Zudem sehen Verfechter der Schwulen den generellen Ausschluss dieser Personengruppe kritisch, weil das gespendete Blut im Labor ohnehin auf Krankheitserreger untersucht wird. Natürlich gibt auch das keinen vollständigen Schutz und wer sich kurz vor der Blutspende mit HIV infiziert hat, dessen Blut bleibt einige Tage oder gar bis zu zwei Wochen unauffällig. Trotzdem will Mengozzi die Regelung in Frankreich nicht akzeptieren. Sie gehe weit über das Ziel hinaus. Für das Gericht sind die Schlussanträge des Generalanwalts zwar nicht bindend, allerdings folgen die Richter dem Gutachter in den meisten Fällen. Wie sich die Sache im besagten Fall weiter entwickelt, bleibt aber noch abzuwarten.

Welche Lösungen sehen die Parteien für die Blutspende Homosexueller vor?

Auch in Deutschland gelten ähnliche Regelungen, wer homo- oder bisexuell ist, wird nicht zur Blutspende zugelassen. Statistiken bestätigen dieses Rechtsverständnis, denn in Deutschland tragen derzeit 78.000 Menschen den Aidsvirus in sich. Zwei Drittel davon sind Schwule. Auch bei den Neuinfektionen ergibt sich ein ähnliches Bild: Im vergangenen Jahr wurden 3.263 Neuinfektionen in Deutschland gemeldet, 1.735 davon betreffen Menschen, die homo- oder bisexuell sind. Das entspricht einer Quote von gut 53 Prozent.

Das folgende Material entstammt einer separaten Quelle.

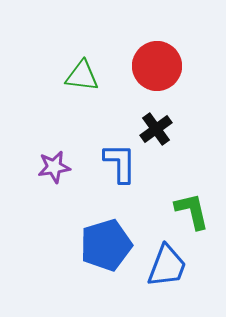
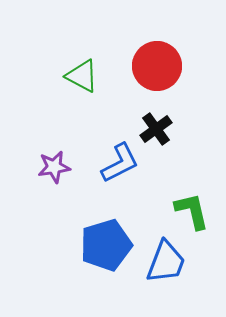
green triangle: rotated 21 degrees clockwise
blue L-shape: rotated 63 degrees clockwise
blue trapezoid: moved 1 px left, 4 px up
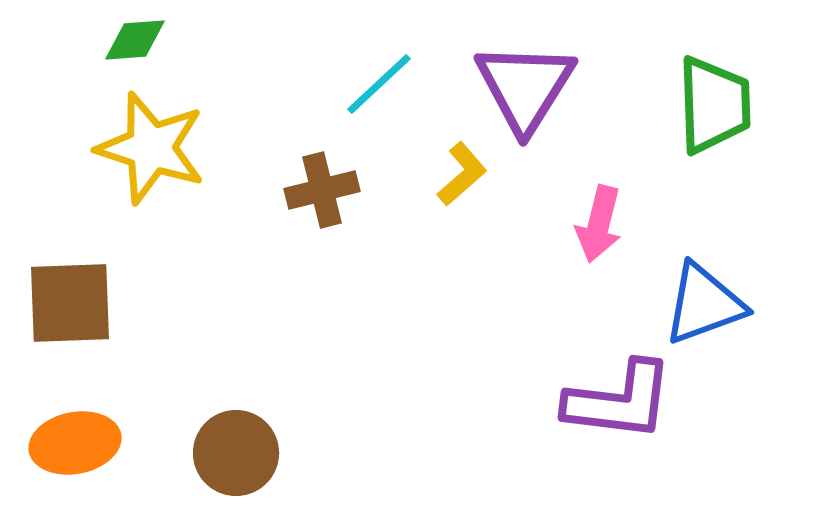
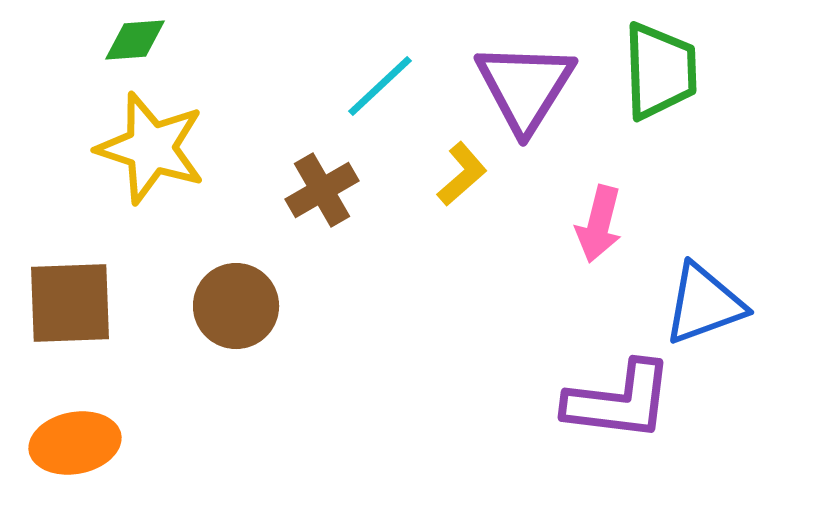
cyan line: moved 1 px right, 2 px down
green trapezoid: moved 54 px left, 34 px up
brown cross: rotated 16 degrees counterclockwise
brown circle: moved 147 px up
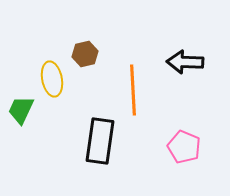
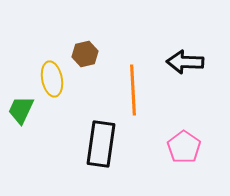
black rectangle: moved 1 px right, 3 px down
pink pentagon: rotated 12 degrees clockwise
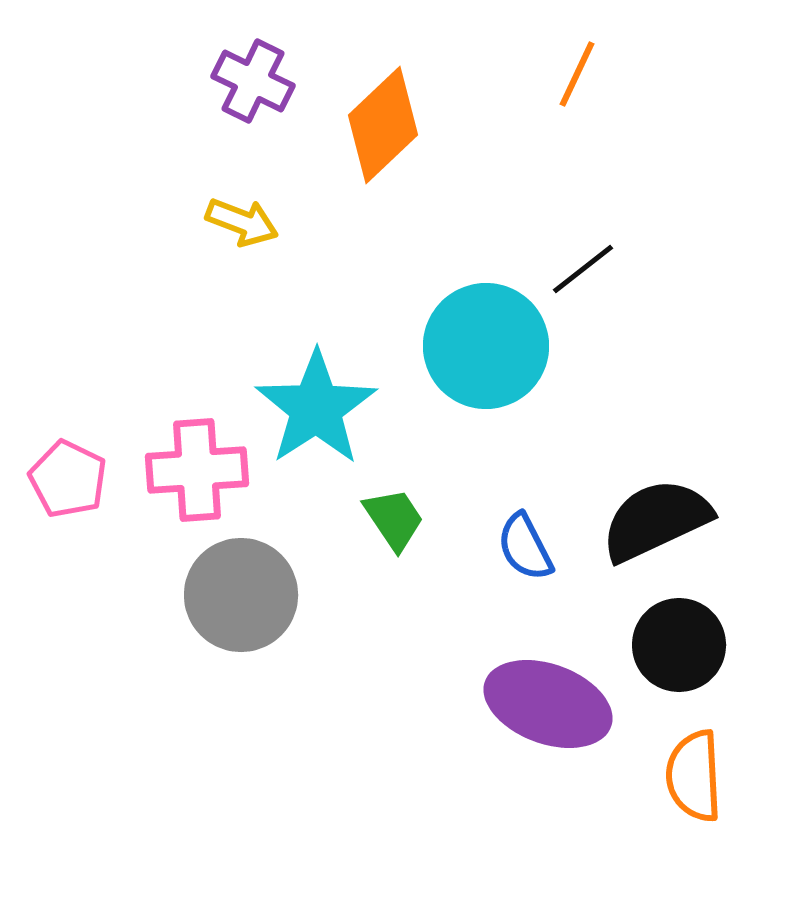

Daher gibt es heftige Diskussionen, wie man auch Schwule und Bisexuelle zur Blutspende zulassen kann. Mengozzi und andere Experten sind davon überzeugt, dass der Fragebogen zur Blutspende abgeändert werden könnte. Dann müssten die potenziellen Blutspender Angaben zum Sexualverhalten machen, um sich in eine riskante oder nicht riskante Gruppe einordnen zu lasen. Aktuell werden Schwule in Deutschland noch in eine Gruppe mit Häftlingen, Drogenabhängigen und Sexarbeitern gestellt.

Ärzte hingegen sehen eine solche Regelung kritisch. Auf der einen Seite müsste man den Blutspendern vermitteln, ab wann ihr Sexualverhalten als riskant gilt und genau das könnten viele Blutspendedienste nicht leisten. Zum Anderen könnten diese doch sehr persönlichen Fragen viele Menschen vom Blutspenden abhalten.

In der Pressemitteilung des EuGH heißt es weiterhin, dass zu prüfen sei, ob der Fragebogen zur Blutspende abgeändert werden könne und ob es keine Möglichkeit zur Quarantäne für die Blutspenden gibt, um eventuell erst später feststellbare Erreger noch feststellen zu können.

Italien bietet erweiterten Fragebogen für Blutspenden

Italien, Estland, Spanien, Tschechien und Lettland bieten den geforderten erweiterten Fragebogen schon lange. Dort können Schwule zeitlich begrenzt von der Blutspende ausgeschlossen werden. Ärzte klären in persönlichen Gesprächen, wie es um das Sexualverhalten der Spender bestellt ist und entscheiden erst nach diesen Gesprächen, wer zur Blutspende zugelassen wird oder nicht. Seitdem mit diesem Verfahren auch Homosexuelle Blut spenden dürfen, ist in Italien laut einem ntv-Bericht die Zahl der Blutspenden um 20 Prozent angestiegen. Gleichzeitig sank die Zahl der infizierten Spender.